• _Collected data entries_:
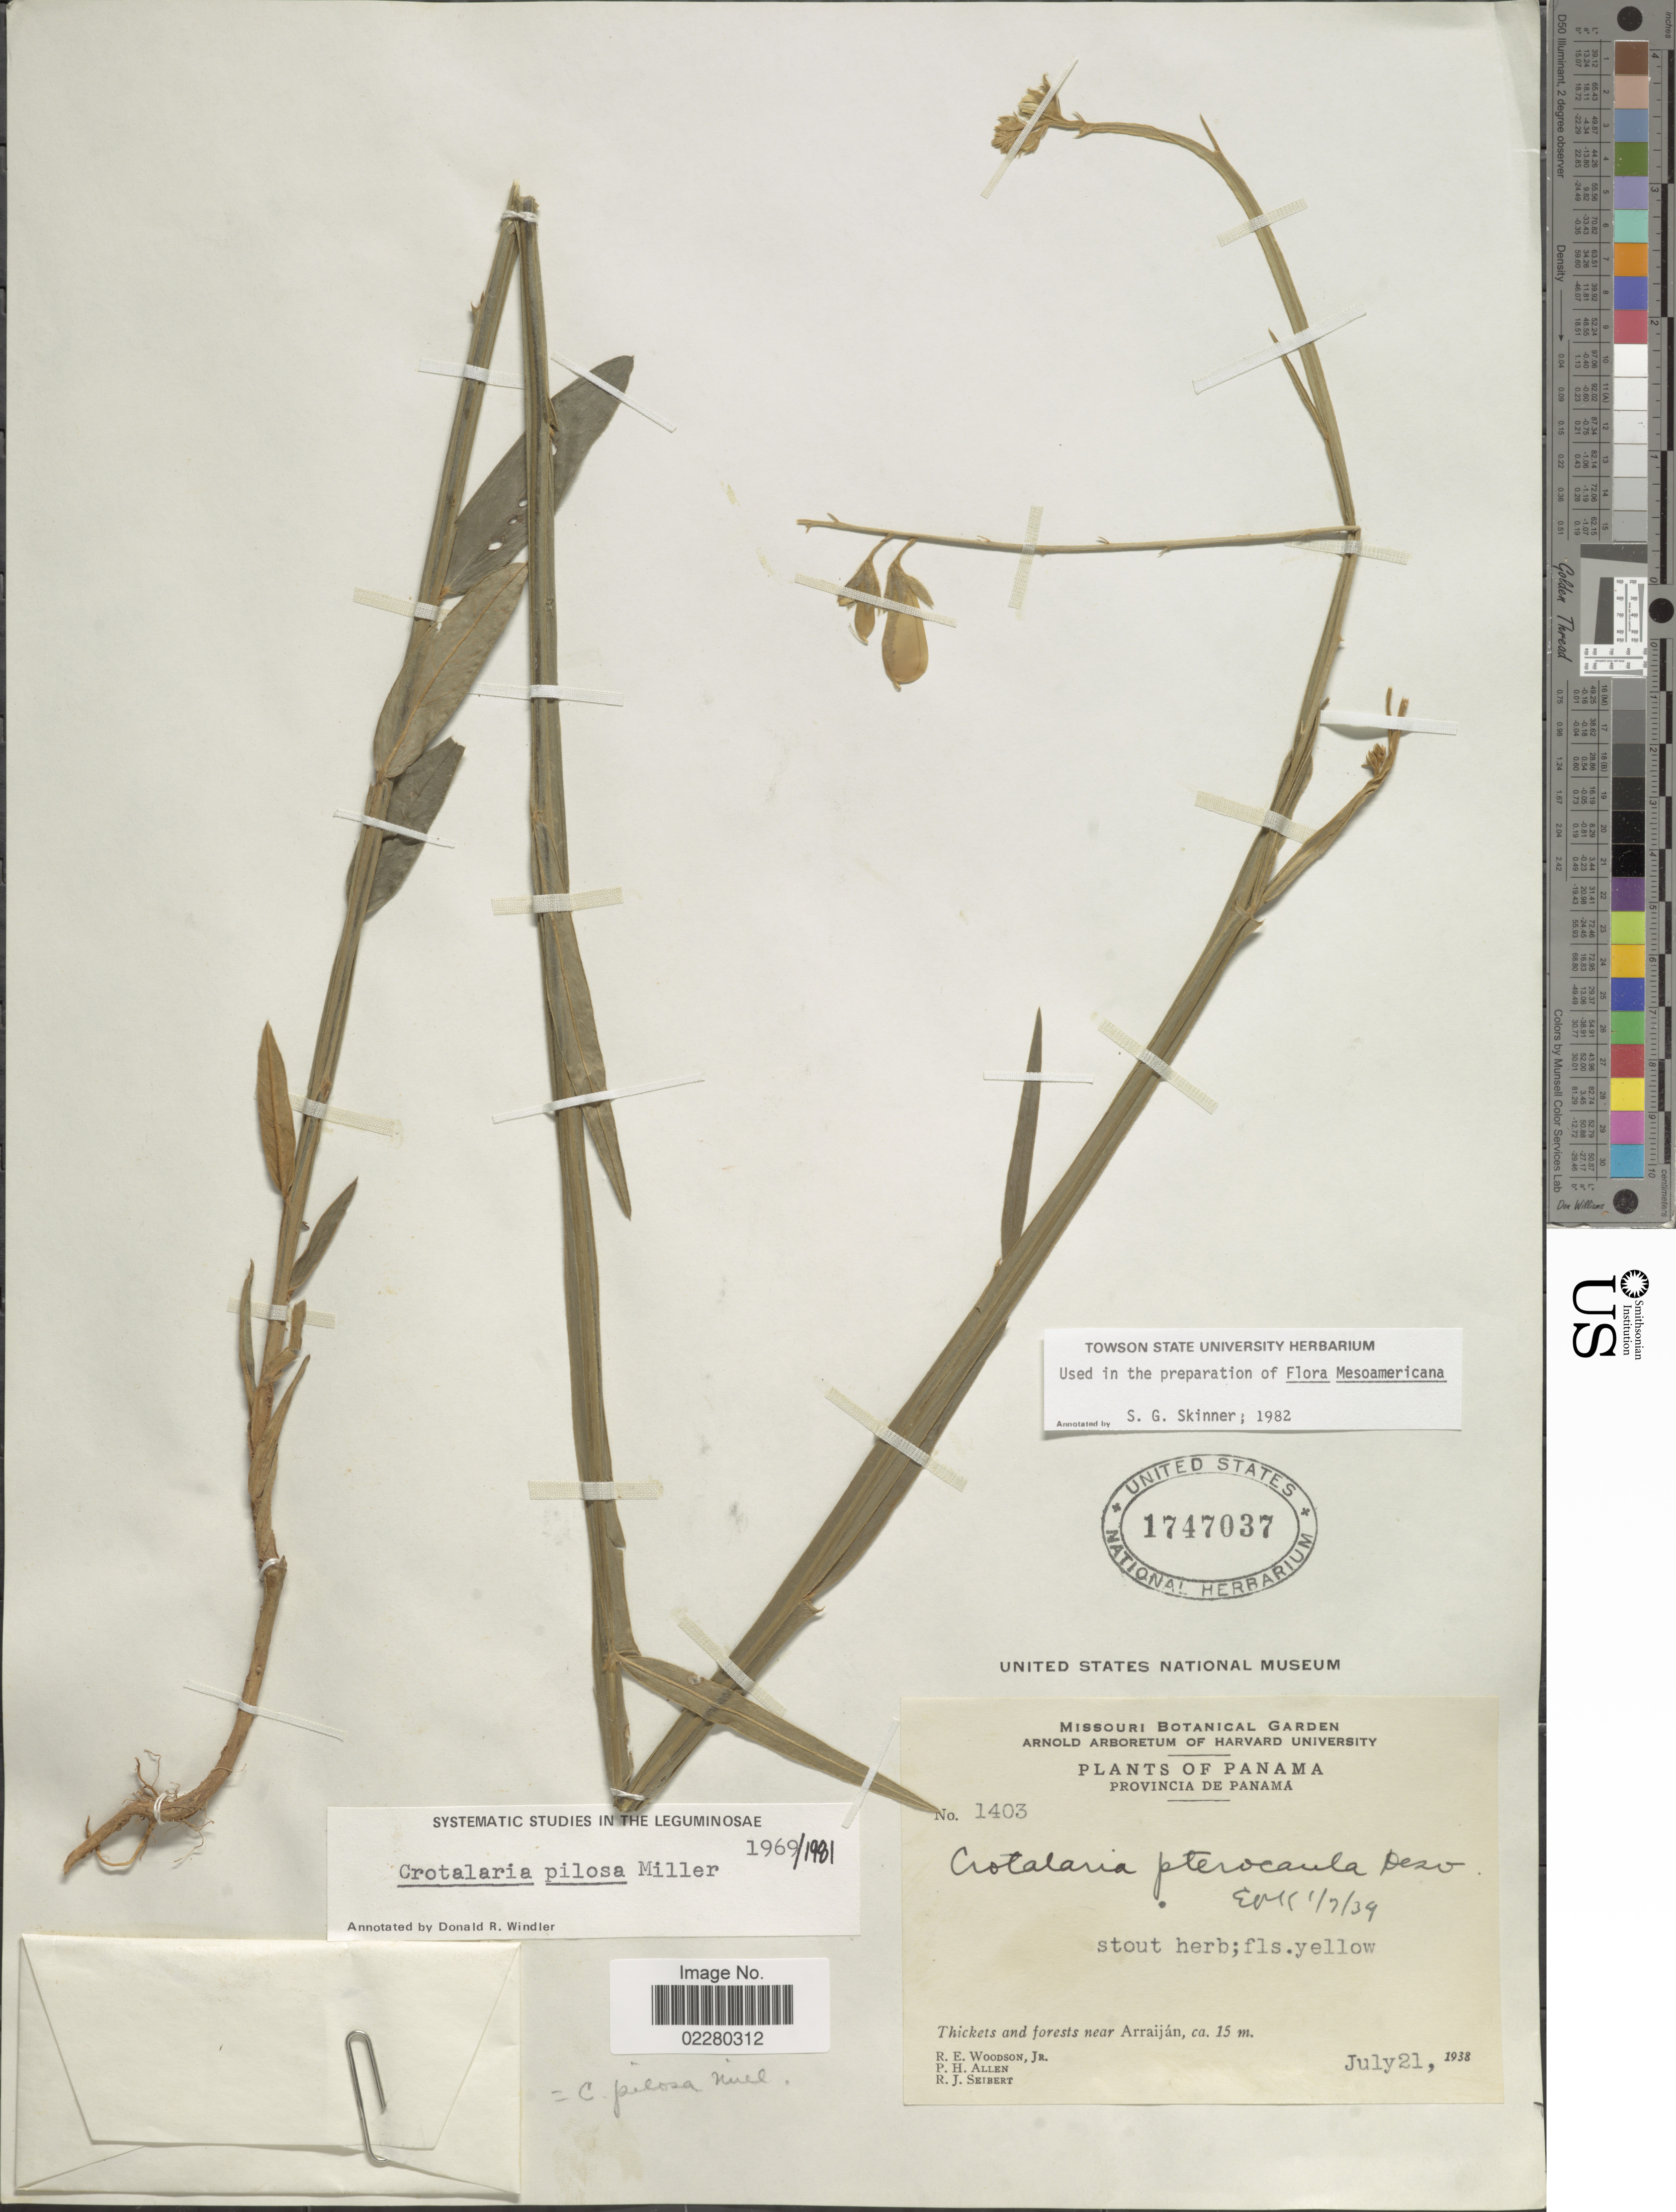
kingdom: Plantae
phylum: Tracheophyta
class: Magnoliopsida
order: Fabales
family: Fabaceae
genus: Crotalaria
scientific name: Crotalaria pilosa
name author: Mill.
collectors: R. E. Woodson, P. H. Allen & R. J. Seibert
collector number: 1403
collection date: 1938-07-21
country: Panama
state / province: Panamá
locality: Provincia de Panama. Thickets and forests near Arraiján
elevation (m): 15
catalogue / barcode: US 1747037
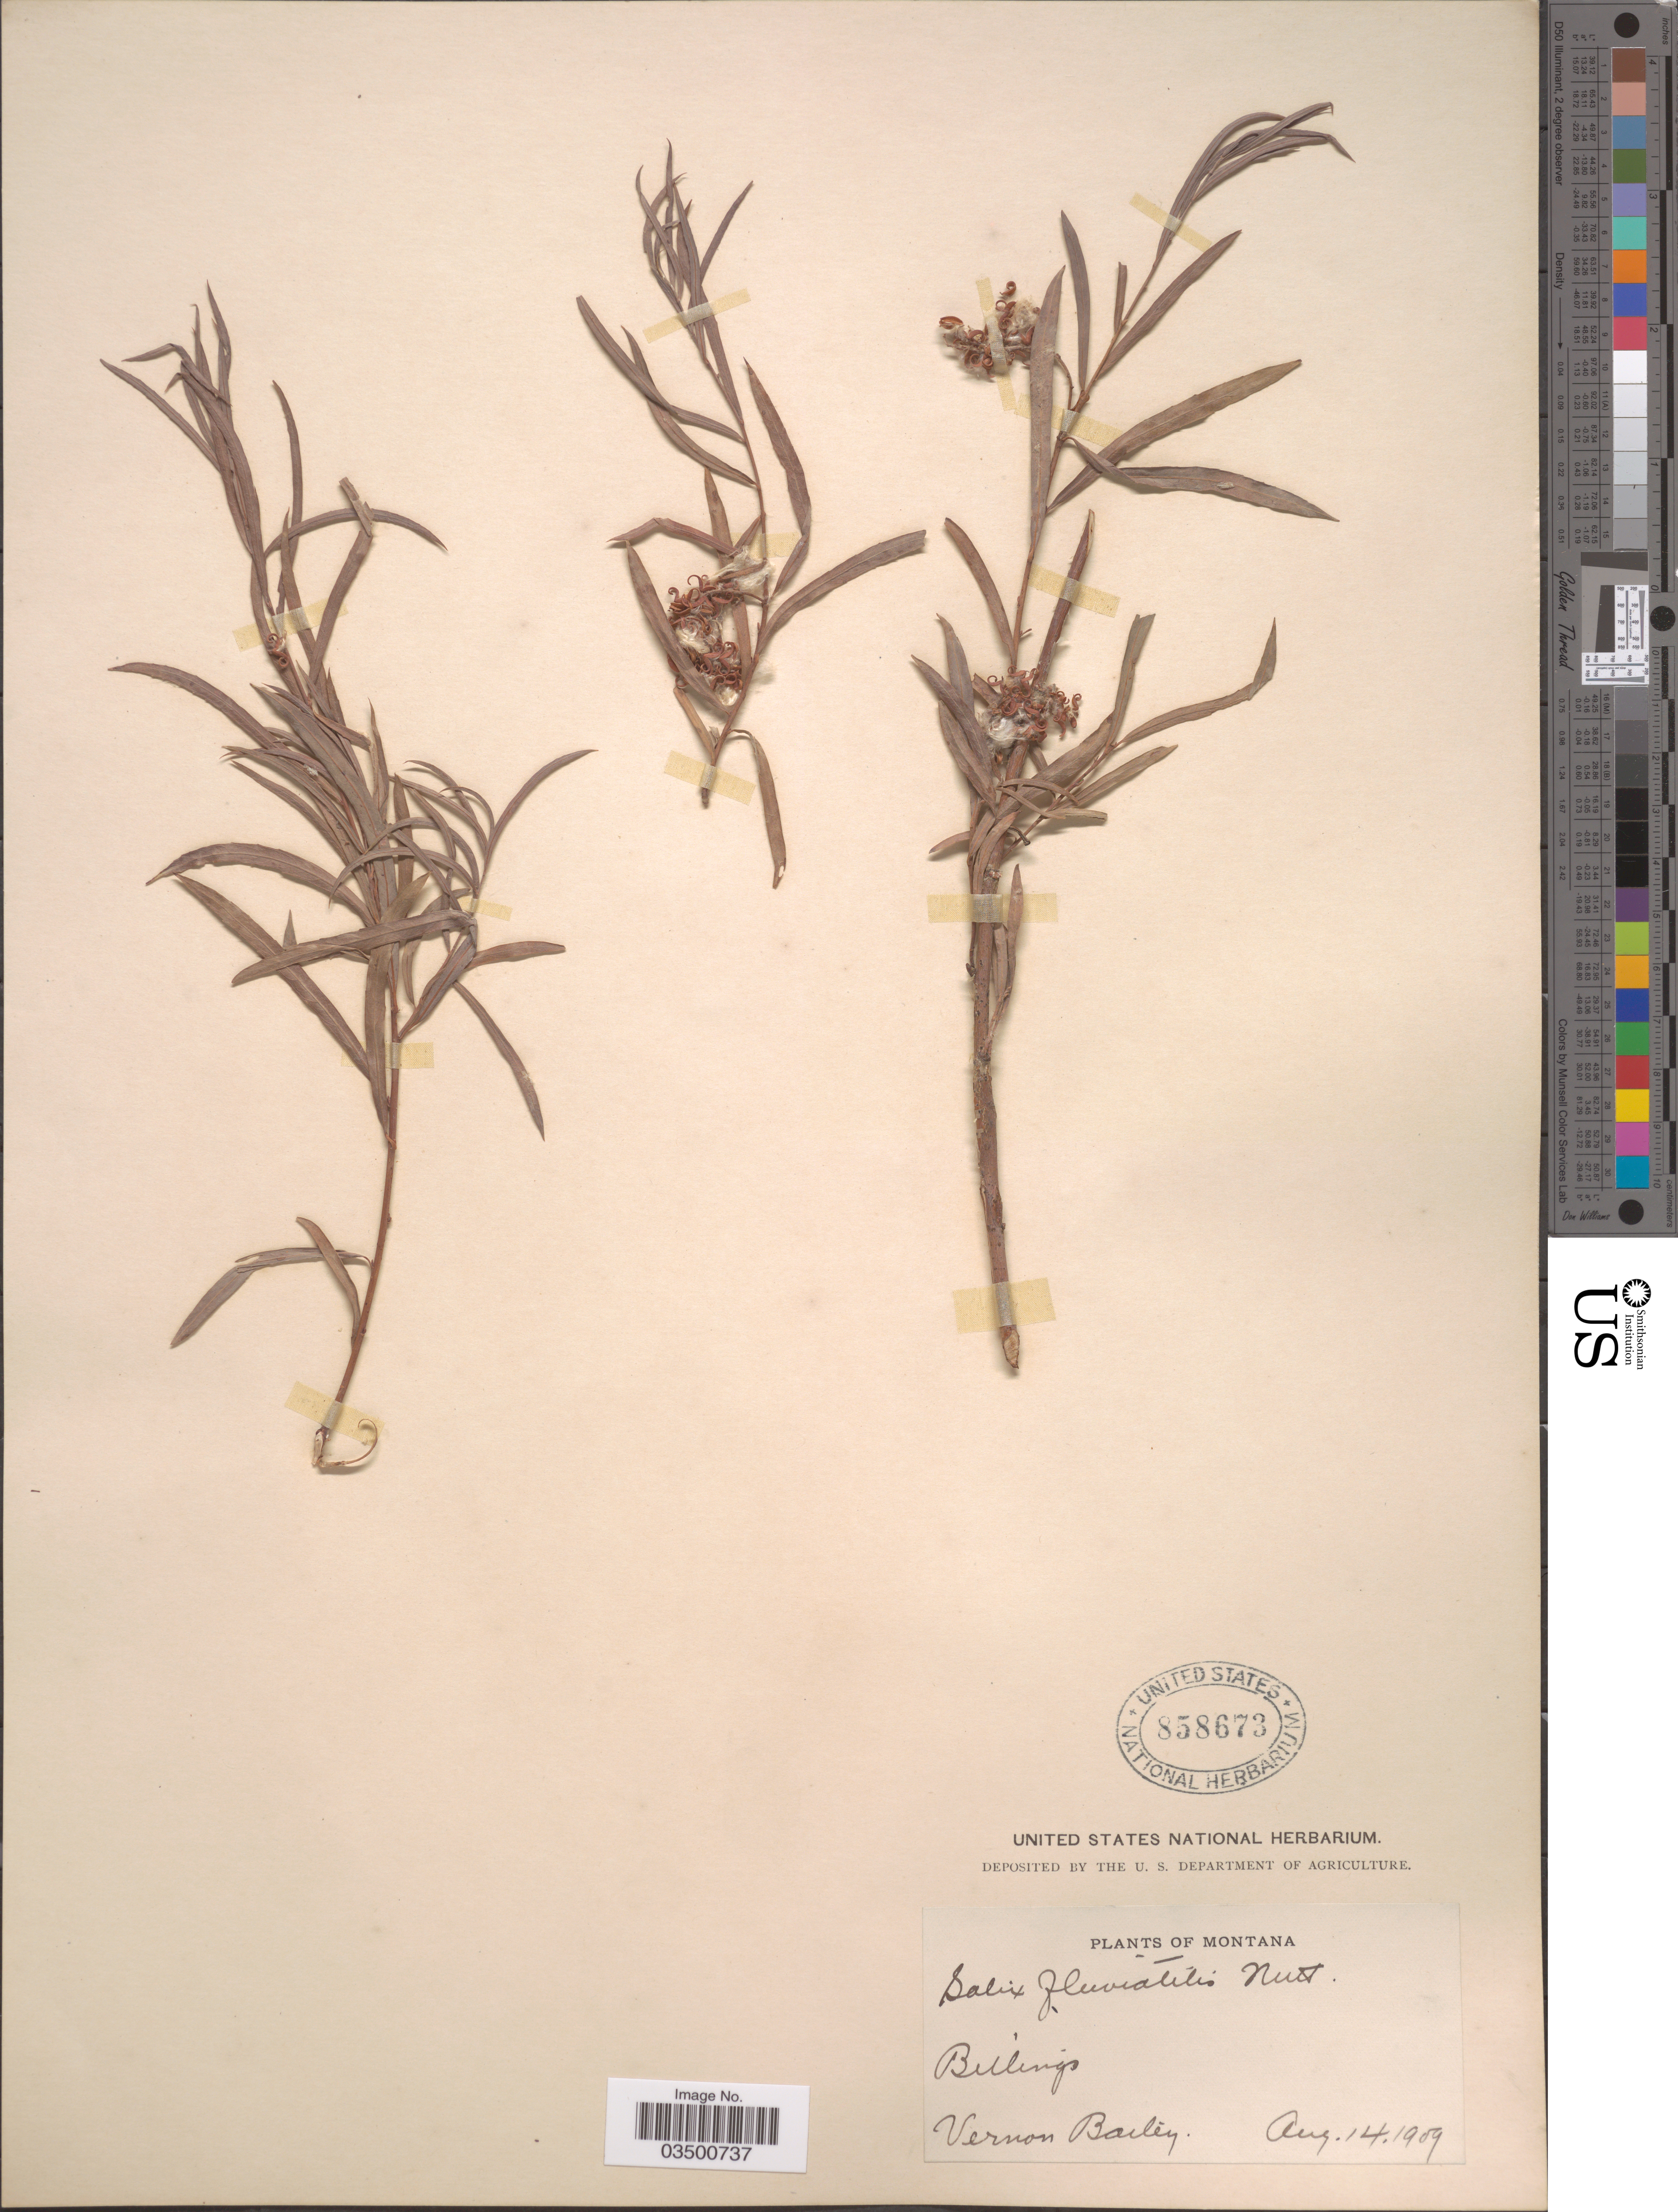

• _Do this_:
Put each line of the records into a Markdown table with the columns Number and Record line, numbering the rows in order and skipping blank lines. Leave the pictures out of the table.

• _Answer to this problem_:
| Number | Record line |
|---|---|
| 1 | kingdom: Plantae |
| 2 | phylum: Tracheophyta |
| 3 | class: Magnoliopsida |
| 4 | order: Fabales |
| 5 | family: Fabaceae |
| 6 | genus: Crotalaria |
| 7 | scientific name: Crotalaria pilosa |
| 8 | name author: Mill. |
| 9 | collectors: R. E. Woodson, P. H. Allen & R. J. Seibert |
| 10 | collector number: 1403 |
| 11 | collection date: 1938-07-21 |
| 12 | country: Panama |
| 13 | state / province: Panamá |
| 14 | locality: Provincia de Panama. Thickets and forests near Arraiján |
| 15 | elevation (m): 15 |
| 16 | catalogue / barcode: US 1747037 |